Agreed...missing the parts like on the example I posted from eBay...the midspan spring "cups" and "U" shaped strut that goes between the upper section and down through to the bottom of the rear springs.


----------



## Drosentreter (Jan 31, 2022)

Now, a question I have for you all, is what does the hardware look like connecting these two spring actions. If anyone has one of the bolts not in a seat(or in a seat that they can get a good picture of, that would be great. Thanks!


----------



## Archie Sturmer (Jan 31, 2022)

For simple compression springs (rear), the springs would attach the same as how the likely replacement compound springs already are shown.

Normally, compound spring arrangements that I have seen, have a staple like u-bolt attached to the top rear of the saddle frame and bolts through the compound springs; (there are more complex arrangements).

The simplest attachments to the middle of the springs, in between the compression and expansion ends, would be horizontal bolts and specially shaped washers for the bolt heads inside the springs. These bolts would attach to the lower portion of the seat frame; (note that the bolt holes in the frame would be horizontal, left-right, and not vertical as seen in your example).

How to make a compound spring seat out of a simpler compression-only spring seat is an interesting idea.


----------



## Drosentreter (Feb 8, 2022)

The seat has finally arrived! I will do my best to try and get pictures tonight. Thank you for all of the help!


----------



## Drosentreter (Feb 8, 2022)

Tag is illegible, but something I noticed is the oval stamping of a brand. Also illegible with the very faint of letters that I can’t read. Anyone have ideas? What I can tell is the letters are in English.


----------



## Drosentreter (Feb 8, 2022)

Another pic.
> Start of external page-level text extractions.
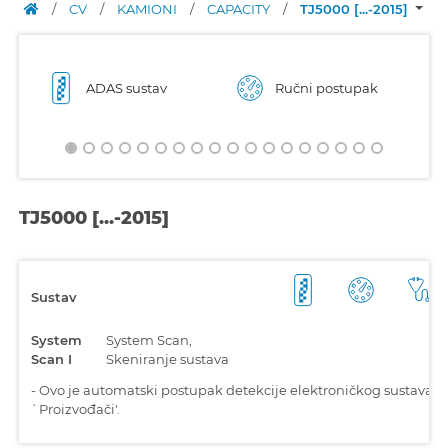
/
CV
/
KAMIONI
/
CAPACITY
/
TJ5000 [...-2015]
ADAS sustav
Ručni postupak
TJ5000 [...-2015]
Sustav
System
System Scan,
Scan I
Skeniranje sustava
-
Ovo je automatski postupak detekcije elektroničkog sustava. P
`Proizvođači'.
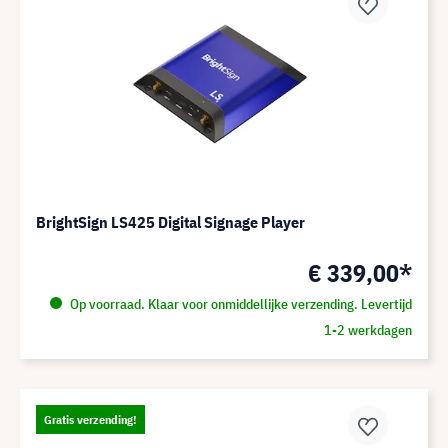
BrightSign LS425 Digital Signage Player
€ 339,00*
Op voorraad. Klaar voor onmiddellijke verzending. Levertijd
1-2 werkdagen
Gratis verzending!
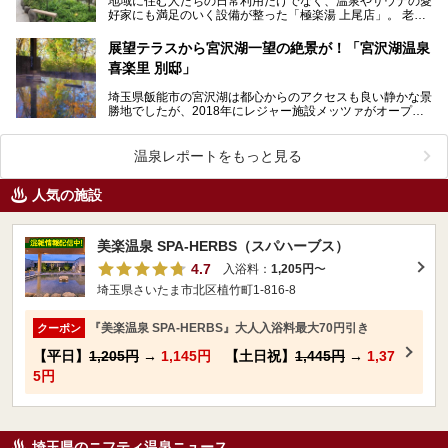
地域に住む人たちの日常利用だけでなく、温泉やサウナの愛
好家にも満足のいく設備が整った「極楽湯 上尾店」。 老若
男女、多くの利用者で賑わうこちらの施設の魅力をた…
展望テラスから宮沢湖一望の絶景が！「宮沢湖温泉
喜楽里 別邸」
埼玉県飯能市の宮沢湖は都心からのアクセスも良い静かな景
勝地でしたが、2018年にレジャー施設メッツァがオープ
ン。さらに2019年にはメッツァ内にムーミンバレーパ…
温泉レポートをもっと見る
人気の施設
美楽温泉 SPA-HERBS（スパハーブス）
4.7
入浴料：
1,205円
〜
埼玉県さいたま市北区植竹町1-816-8
『美楽温泉 SPA-HERBS』大人入浴料最大70円引き
クーポン
【平日】
1,205円
→
1,145円
【土日祝】
1,445円
→
1,37
5円
埼玉県のニフティ温泉ニュース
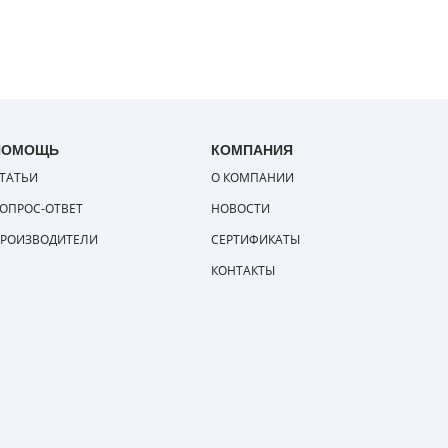
ПОМОЩЬ
КОМПАНИЯ
ТАТЬИ
О КОМПАНИИ
ОПРОС-ОТВЕТ
НОВОСТИ
РОИЗВОДИТЕЛИ
СЕРТИФИКАТЫ
КОНТАКТЫ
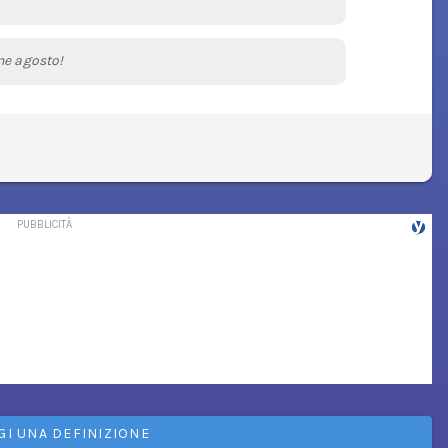
.
ne agosto!
GI UNA DEFINIZIONE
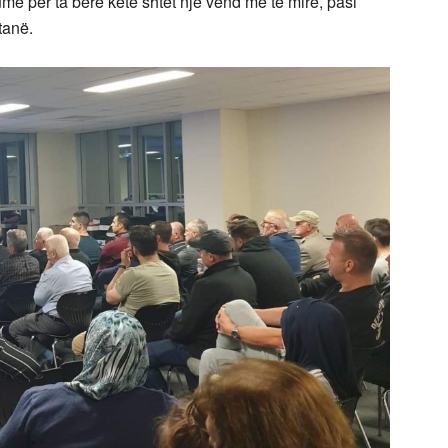
më për ta bërë këtë shtet një vend më të mirë, pasi
 tanë.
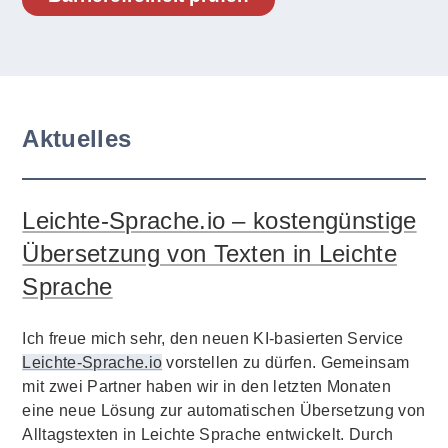
Aktuelles
Leichte-Sprache.io – kostengünstige
Übersetzung von Texten in Leichte
Sprache
Ich freue mich sehr, den neuen KI-basierten Service
Leichte-Sprache.io
vorstellen zu dürfen. Gemeinsam
mit zwei Partner haben wir in den letzten Monaten
eine neue Lösung zur automatischen Übersetzung von
Alltagstexten in Leichte Sprache entwickelt. Durch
Can kind of read it, but still not well. Any ideas on what to try?


----------



## stezell (Feb 8, 2022)

Dane it looks like it says genuine leather. 
Sean


----------



## Drosentreter (Feb 8, 2022)

stezell said:


> Dane it looks like it says genuine leather.
> Sean



It does! I was able to read the other side better. Genuine Hide Top specifically is what it says. Any idea on brand from that?(not sure if maybe one company preferred “genuine hide top” instead of “genuine leather”


----------



## New Mexico Brant (Feb 9, 2022)

With the vintage Asians ones usually have some such script, in English.   With UK and European saddles quality cover material was assumed so no need to stamp it as such.


----------



## Drosentreter (Feb 9, 2022)

New Mexico Brant said:


> With the vintage Asians ones usually have some such script, in English.   With UK and European saddles quality cover material was assumed so no need to stamp it as such.



Alright thank you! So what are you thinking on value?


----------



## Drosentreter (Feb 9, 2022)

Drosentreter said:


> Alright thank you! So what are you thinking on value?



Naturally it isn’t worth as much as an English seat, but just curious.


----------